Goal => Please filter the entries below and copy every line that contains the string "label", matching case exactly.

━━━━━━━━━━━━━━━━━━━━

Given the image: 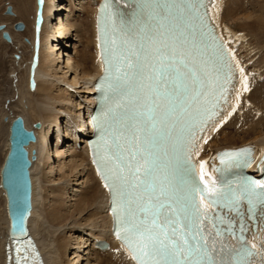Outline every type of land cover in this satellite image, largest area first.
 Here are the masks:
<instances>
[{
    "label": "bare ground",
    "instance_id": "obj_1",
    "mask_svg": "<svg viewBox=\"0 0 264 264\" xmlns=\"http://www.w3.org/2000/svg\"><path fill=\"white\" fill-rule=\"evenodd\" d=\"M69 1L74 2L71 0ZM54 2L57 4L55 5ZM97 2L98 0H89V5H87V7H84V5L82 8H79L77 12L82 13L84 17L82 20H76L77 24H75V22L68 25L63 20H60L59 14L57 13L55 16L58 19H56L57 22L54 24V27L51 25V28L48 30L46 25L51 21V16L53 17L56 11L61 9V5H58L59 0H39L38 2H36V0H16L18 18L26 22V30L22 32L23 35L14 34L15 32H21L24 28L23 25L20 30L12 33L14 30L11 32L9 28H7V24H4L3 22L1 23L3 24L2 29L9 35V41L6 42L2 39L1 40L5 42L6 47L10 48L11 51L13 50V52H15L18 56L14 58L11 55L10 59L8 57L9 55L7 56L8 59L4 58L5 56H2L3 58L0 56V166L2 165L4 155L8 150V126L10 121L18 115L20 117V125L16 124V131H19L21 127L24 130H30L34 135L32 141H27L22 144L26 151V157L29 160L27 175L30 185L29 212L25 219L24 230L26 233H31L36 239L46 264H62L61 257L64 253H66V243L64 241H60L61 239L59 238L54 240L50 236L54 233L53 229H58L61 221L65 218V214L61 211V209H63V204L61 202L55 203L54 201L51 207L46 209L43 205V198H40L39 194L41 190L43 191L45 189L44 185H42L43 182L49 181L51 184H54L53 180L46 178L48 173L46 174L41 170L38 172V169L46 161H44L45 156L41 153L45 145V141H47L44 139V136L49 133L51 136V139L49 140L58 141L60 139L59 134L55 137L56 131L54 128H60V125L55 124L53 128L50 126L52 128L51 131L47 129V126L50 125L49 123L54 124L52 122H54L55 118L53 120L54 114L52 115V112H55L56 114H68V119L66 121L71 123V126H65V133L61 132L64 136H67V139L66 137L65 139L70 141L72 146L70 152L67 153L71 157L68 170L69 174H71V176H80L83 173V175L86 176L85 180L80 182L81 184L83 183L82 185L84 188L82 190L80 189L81 192L79 194V198L76 199L74 204V210L76 212H80L85 209L86 211L88 210V221H94L99 218L102 223L101 228H103L101 232L96 231V234L89 229H87L88 232H86V234L84 233L87 237L90 235L92 236H90L89 239H85L86 242L87 240L89 241L87 244L88 246L86 245L84 247L86 249L84 254L86 255H81L79 261L82 259V261H84L87 260V258H92L94 260L93 264H133L128 255L114 242H111L110 248L104 252H100L93 246V237H102L106 240H109L110 238L109 234L105 233L110 226V218L109 215L106 214L107 206L105 207V204L107 203V195L100 186L98 178L95 176L91 165H89V161L87 160L88 158L86 155L84 141L87 139L85 136L86 131H90L86 123L88 117L81 118L79 112L77 114L72 112L66 103H63V97H65L63 94H69L66 93L68 90L65 91L66 88L63 87V84H67L72 87V89H76L75 93L77 95H80L81 93L87 94L84 98V105H80L79 107H82V111L85 109L84 113L88 112V108L90 106L89 100L92 95L91 85L93 79L99 74L98 63H100L96 59L93 40L94 6ZM70 10L71 9L68 11ZM157 11L152 10L151 13L154 14L157 13ZM29 15H31V18H29ZM218 22L220 29L225 36L231 37L233 38V42H237L236 52L240 62L244 66V71L247 74L246 82L248 90H244L243 94L240 96L237 106L235 107V111L230 114L228 119L207 140L201 155L207 154L209 151L214 149L234 147L245 143L259 144V147L264 146V86L262 87L255 83V80L251 90H249L252 83V67L255 66L259 69L260 65H264V0H222ZM143 23L145 24L143 29H147L152 25L151 23ZM66 26H69V28L72 29V31H75L76 34L78 33V37L76 36V39L78 42H82L83 44V46L81 45L82 50H76L74 43V55L67 53L68 56L66 57L71 56L72 59H66L65 67L69 65L67 69L74 73V77L69 82L64 77L57 74L55 69L51 68V66L54 65L53 58L51 56V38L55 36L60 38L58 43L59 47L57 45L54 49L60 51V56H63L64 53L62 52L61 47L62 45L63 47L64 45L67 46L66 43H64V39H66L65 37H69L67 32L63 30ZM50 31H53V36L50 34L52 33ZM144 33L146 36L150 37L147 31H144ZM20 36L29 37L28 45L19 42V40L15 42L18 37L20 38ZM191 36L192 35H190V37ZM144 43H149L148 39L143 40L140 51L142 54L144 52ZM182 44L183 50H181V48H173L172 43H165L162 39H160V37L152 39L149 45L152 46L153 50L150 52L151 56H147V63L145 61V64L147 65L151 61L150 57L161 52L168 54L169 51L172 50L175 51L177 55L185 52L191 56L190 60H188L184 54L186 62H188L190 67H194L197 72V82L190 79L184 80V83L187 85V89L185 92L183 90L180 93V107H183V112L180 114V107H177L174 108V111H171L168 116H166L165 112L168 108V103L170 100H174V97L162 100L161 107L163 110L158 112V115L162 117V119L157 122L158 125L156 126L157 129L155 131L158 132L159 130H164L165 136L169 137L167 142L170 143L172 151L175 148L173 138L176 135L177 126L182 123V119L185 115H189L205 105V101L208 99L209 93L211 92V88H209V86L213 80V69L209 64H207L206 58L202 53L203 51H196L195 53V50H192V46L194 44L192 41H186V43ZM161 45L164 49L161 48ZM11 67H13L12 71ZM262 67L264 68V66ZM29 82H31V85ZM73 84L78 85L73 86ZM53 86L58 88L61 87V93H64L62 95H53L54 93H51V88ZM184 93L186 95L185 98ZM193 93L196 94L193 95ZM249 99L250 101H253V104L250 106H248ZM198 101L199 103L197 104ZM244 106L246 109L243 110ZM241 113H244V116L240 117ZM3 117L6 120H4ZM234 119L236 121L231 123ZM125 120L127 124V117H125ZM35 121L39 122L37 127L32 126V123ZM83 121L86 125L84 126V131L81 129ZM236 123H238V125H234ZM120 126L118 125L117 128L113 127L112 132L119 131L121 129L119 128ZM169 126L170 129H168ZM19 135L21 136V134ZM63 139L64 138L61 137V140ZM61 140H59L58 143H60ZM76 141L83 142V146L81 148L79 147V150H75L76 148H74ZM32 150L34 155L33 159H31ZM170 153L171 152H169V154ZM20 154L21 152H19V149L14 146L10 160L5 164L6 167L4 166L5 169L2 173V177H0V179L5 181L3 187L0 185V264H3L4 262V245L9 242V226L11 225L10 232L12 231L18 234L22 231L20 219L21 213L25 207L22 189L24 187V183L21 174L22 164H15V158L17 156L20 157ZM61 154L63 153L61 152ZM174 155L175 152L169 155V161L174 160ZM20 162H22L21 159ZM38 173H41V176L37 177L39 175ZM68 175L60 174L59 178L54 180L65 185L64 183L69 180L67 179ZM171 177L174 184L181 180L182 175L177 166H171ZM17 182L20 185H18ZM19 192L21 193V198L17 197ZM183 192H185V189H183ZM178 193H182V191ZM15 217L18 218L16 222L14 220ZM85 221L87 222V220ZM88 224L92 227L90 222L86 223V225ZM74 225L75 224L73 223L72 228L75 229V226L78 227L79 223L75 226ZM48 227L52 229L49 230ZM44 229L46 231H44ZM92 254L94 255L93 257ZM78 256L79 255L76 254L74 258ZM101 256H104V258ZM106 256L108 257L106 258ZM101 258L108 260L104 261Z\"/></svg>",
    "mask_w": 264,
    "mask_h": 264
},
{
    "label": "snow or ice",
    "instance_id": "obj_2",
    "mask_svg": "<svg viewBox=\"0 0 264 264\" xmlns=\"http://www.w3.org/2000/svg\"><path fill=\"white\" fill-rule=\"evenodd\" d=\"M186 2L190 4H203V0H186ZM194 11H196L201 24H203L204 16L200 15L199 8L194 9ZM157 59L159 60V64L153 66V71L156 73L155 78L158 84H162L166 89L164 95H167L169 80L172 84L171 90L173 92H181L182 89H187V85L183 83V80H195L197 76L195 68L189 67L188 62H186L184 53H180L179 58H177L174 51L171 57L161 54L157 56ZM125 63L130 69L135 67L127 59ZM240 72L243 77V69H240ZM243 82L244 90L247 91L246 78H243ZM233 111H235V108H233ZM136 139L139 142V137H136ZM207 139H204V143H207ZM154 140L155 138L153 137L148 142L154 143ZM247 151L224 153L221 162H223V157L236 158L245 155ZM150 156V153L144 156L143 164L137 162L135 167H133L132 162L136 161L137 152H130L128 157V175L118 177L128 187H142L146 193H149V203L147 208L142 209V211L149 212L151 224L149 225L147 219L131 223L124 222L123 231L128 234L125 237V242L132 253V258L137 261V264H217L214 258V250L209 249L208 238L201 235L204 230L197 222L209 219L208 209L222 201L234 206L239 202L240 196L249 198L254 194L253 188L250 184L244 186L240 196H237L231 189L228 193H218L214 187H209L207 183H204L205 164L201 162L199 168L200 180L204 183L203 189L191 179L190 169H184V176L181 177L179 185L174 184L170 180L168 181L167 188L162 185L160 196H156L154 195L155 185L150 180L153 172V161L150 159ZM105 186L108 187L109 185L106 183ZM184 186H187L188 191L183 195H177L178 192L183 191ZM149 189H151V192H149ZM195 195H199L200 197L199 205H197L193 198ZM255 195L258 201L264 204V193ZM165 196L169 198L162 200L161 197ZM152 201H155V203H152ZM249 204H252L251 199H249ZM165 208L176 214L177 219L173 220L171 217H165L164 223L158 224L157 221L164 214ZM182 221L184 222V227L179 230V233L176 227H172L171 235H169L168 227ZM241 231H243V228H241ZM217 235L219 236L220 233L217 232ZM240 239H243V237ZM255 247L256 245L253 244L252 248ZM250 255L252 253L249 249L242 246L236 252V256L239 259H233L230 264H247L245 257ZM220 264H225V262L222 260Z\"/></svg>",
    "mask_w": 264,
    "mask_h": 264
},
{
    "label": "rangeland",
    "instance_id": "obj_3",
    "mask_svg": "<svg viewBox=\"0 0 264 264\" xmlns=\"http://www.w3.org/2000/svg\"><path fill=\"white\" fill-rule=\"evenodd\" d=\"M71 1H74V2H70L69 0H59L58 5H61L60 6L61 9H58L59 11H56V13L53 15V17L55 19L51 16L52 19L49 22L50 24L48 23L46 25V28L48 27L47 28L48 30L51 28V25H52V27H54V24L57 22L56 21L57 18L55 17L57 13L59 14L60 20H63L68 25L73 24L75 22H76L75 24H77L76 20H82L83 19V17H84L83 14L79 13L77 11L79 10L80 7L82 8V6H84V5H85L84 7H87V5H89V3H88L89 0L88 1L87 0H81V1L71 0ZM6 2L11 7L12 14H10V15L9 14L8 15L3 14V10H4L3 8H4V5ZM54 4L56 5L57 3L54 2ZM16 5H17L16 0H0V23L3 22L4 24H7V28H9V30L12 32L13 29H12L11 24L16 20H21L22 24L24 26L23 30L21 32H15V30H14L12 33L15 32L14 34L23 35L22 32H24L26 30V22L24 20L18 18L19 16L17 15ZM69 9H71V10L68 11ZM29 18H31V15H29ZM8 19H10V20H8ZM5 21H6V23H5ZM8 23H11V24H8ZM63 30H65L67 32V34L69 35V37H65L66 39H64L65 40L64 43H66L67 46L64 45V47H63V45H62V47H61L62 52L65 54V56H64V54H63V56H60V51H57L56 49H54V48H56L57 45L59 47L58 43H59L60 38H57V36L51 38L52 39L51 43H50L51 52H52L51 56L53 58V64H54L53 66H51V68L55 69V71H57V74L61 75L62 77H64L69 82L74 77V73L71 72V70L67 69V67L69 65H67V67H65L66 59H69V60L72 59L71 56L66 57V56H68L67 53H70V55L71 54L74 55V51H73V44L74 43H75V49L76 50H82L83 44H82V42L77 41L76 38L78 37V33L76 34L75 31H72V29H70L69 26L64 27ZM50 32H52L50 34L53 36L54 35L53 31H50ZM18 40H19V42L28 45L29 37L20 36V38L18 37V39L15 40V42H17ZM0 42H1V44H0V48H1L0 49V56L1 57L5 56L4 58H7V56L9 55L8 57L10 59L11 55H12L14 58H16L14 56L16 53L13 52V50L11 51L10 48L6 47L5 42H3L1 40V38H0ZM60 46H61V44H60ZM4 54H6V55H4ZM262 66H264V65H260V68H259L260 70L257 69L255 66L252 67V70H253V74L251 76L252 83H251V86L249 87V90H251V87L253 86L255 80H256L255 83L259 84L262 87L264 86V68ZM12 68L13 67H11V71H12ZM7 70H8V68H7ZM254 71H256V72H254ZM8 72H10V71H8ZM11 79H13V78H11ZM29 84L31 85V82H29ZM64 85H66V86H64ZM76 85H78V84H73V86H76ZM63 87L66 88L65 91L68 90L66 93H69V94H65L64 92L61 93V87L58 88V87H54V86L51 88V93L52 94L54 93L53 95H60V94L62 95L64 93L63 96H65V97H63V103L64 104L66 103V105L69 107V109H71L72 112H74L76 114L79 112L81 115V118H83L85 109H83V111H82L81 110L82 107H79V106L84 105V98H85V96H87V94L84 93V94H86V95H84L83 93H81L80 95H77L75 93L76 89H72V87L68 86L67 84H63ZM258 89H259V87H258ZM67 98H69V99H67ZM248 104H247L248 106L252 105L253 101H250V99H249ZM244 109H246L245 106L243 107V110ZM82 113H83V115H82ZM52 115L54 116L53 120L55 118L54 122H52L54 124L49 123L50 125H48V126L46 125L48 127L47 129L49 131H51V129L53 128V126L55 124L60 125V128L57 127L58 129L56 127H54L55 131H56L55 137H56V135L59 134V136H60L59 140H61V137L64 139L61 140L60 143H58L59 140L58 141L49 140V139H51L50 138L51 136L49 133L44 136V139H46L47 141H45V145H44L41 153H42V155L45 156L44 161L45 160L46 161L38 169V172H40V170H41L46 174L48 173L46 175L47 176L46 178L53 180L54 184H51V182H49V181L43 182L42 185H44L45 189L43 191L41 190L42 192L40 191L39 194H40V198H43V205L46 207V209L50 208L51 205L54 203V201H55V203L61 202L63 204V209H61V211H63V213L65 214V216H64L65 218H63V220L61 221L58 229H55V228L53 229L54 233H52L50 236L54 240L56 238H59V239H61L60 241H64L66 243V246H65V252L66 253H64V255L61 257V263L62 264H93L94 260L92 258H87V260H84V261H82L83 260L82 259L81 261H79L80 260L79 258L81 257V255L82 256L86 255V254H84V252L86 251V249L84 247L88 244L89 241L87 240V242H86L85 239H89V237L92 236V235H90L89 237H87L84 235V233L86 234V232H88L87 229L92 230L95 234L97 232H101L103 229V228H101L102 223L100 222L99 218H97L94 221H88V217H87L88 210L86 211V209L82 210L80 212H76L74 210V204L76 202V199L79 198V194L81 192L80 189L82 190L84 188V186L82 185L83 183L81 184L80 182L84 181L86 176L83 175V173L80 176H77V175L71 176V174H69V171H68L71 157L67 153L70 152L72 146H71V142L66 140L67 136H64V134L61 133V132L65 133V131H66L65 126L66 125L71 126V123L69 121H66L68 119V114H66V113L65 114H63V113L56 114L55 112H52ZM242 116H244V113H241L240 117H242ZM61 119H62V124H61ZM80 122H81V120H80ZM234 125H238V123H236ZM84 126H86V125L84 124V121H83V125L81 124L82 131L84 130ZM218 135H220V134H218ZM65 137H66V139H65ZM82 146H83L82 142L77 141L75 143L74 148H76L75 150H79L78 148L79 147L81 148ZM61 152L63 154H61ZM58 153H59V155H58ZM70 173H72V172H70ZM60 174H62V175H68L69 174L70 175V176L69 175L67 176L68 177L67 179H69L66 182L67 184L64 183L65 185H63V183L54 180L56 178H59ZM39 176H41V173L37 177H39ZM81 179H83V180H81ZM60 185H61V187H60ZM62 187H64V188H62ZM58 189H60V190H58ZM77 189H79V190H77ZM84 196H87V195H84ZM85 220H87V222ZM89 222H90V224H92V227L89 226V224L86 225V223H89ZM73 223L75 225L79 223V226L76 227L74 225L75 226V229H74V228H72ZM97 225H98V227H97ZM42 227L45 228L44 226H42ZM48 229L51 230L52 228L48 227ZM44 231H46V230L44 229ZM76 254L79 256L74 258L76 256ZM93 256L94 255L92 254V257ZM101 257L104 258V256H101ZM107 257L108 256H106V258ZM102 260L106 261L108 259H102Z\"/></svg>",
    "mask_w": 264,
    "mask_h": 264
},
{
    "label": "water",
    "instance_id": "obj_4",
    "mask_svg": "<svg viewBox=\"0 0 264 264\" xmlns=\"http://www.w3.org/2000/svg\"><path fill=\"white\" fill-rule=\"evenodd\" d=\"M6 12L10 13V6L7 5L6 6ZM2 27V24H0V28ZM14 28L16 29H20L21 28V23L17 22L14 24ZM1 36L6 40L9 41V36L5 31H1ZM16 124L20 125V120L19 118H16L15 120H13V139L14 141H11V143L13 144V146H16L19 149V152H21L20 157L17 156L15 158V164L20 165L22 164V177H23V183H24V187L23 189V194H24V198L25 200H27L28 198V193H29V181H28V177H27V166L29 164V160L26 157V151L23 148L22 144L27 142V141H32L33 140V134L30 130H24L20 127L19 131H16ZM38 124L35 123V126H37ZM21 134V136L18 134ZM22 132V133H21ZM16 156V155H15ZM33 158V154L31 155V159ZM20 159L22 162H20Z\"/></svg>",
    "mask_w": 264,
    "mask_h": 264
}]
</instances>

━━━━━━━━━━━━━━━━━━━━

Answer to this exercise =>
    "label": "bare ground",
    "label": "snow or ice",
    "label": "rangeland",
    "label": "water",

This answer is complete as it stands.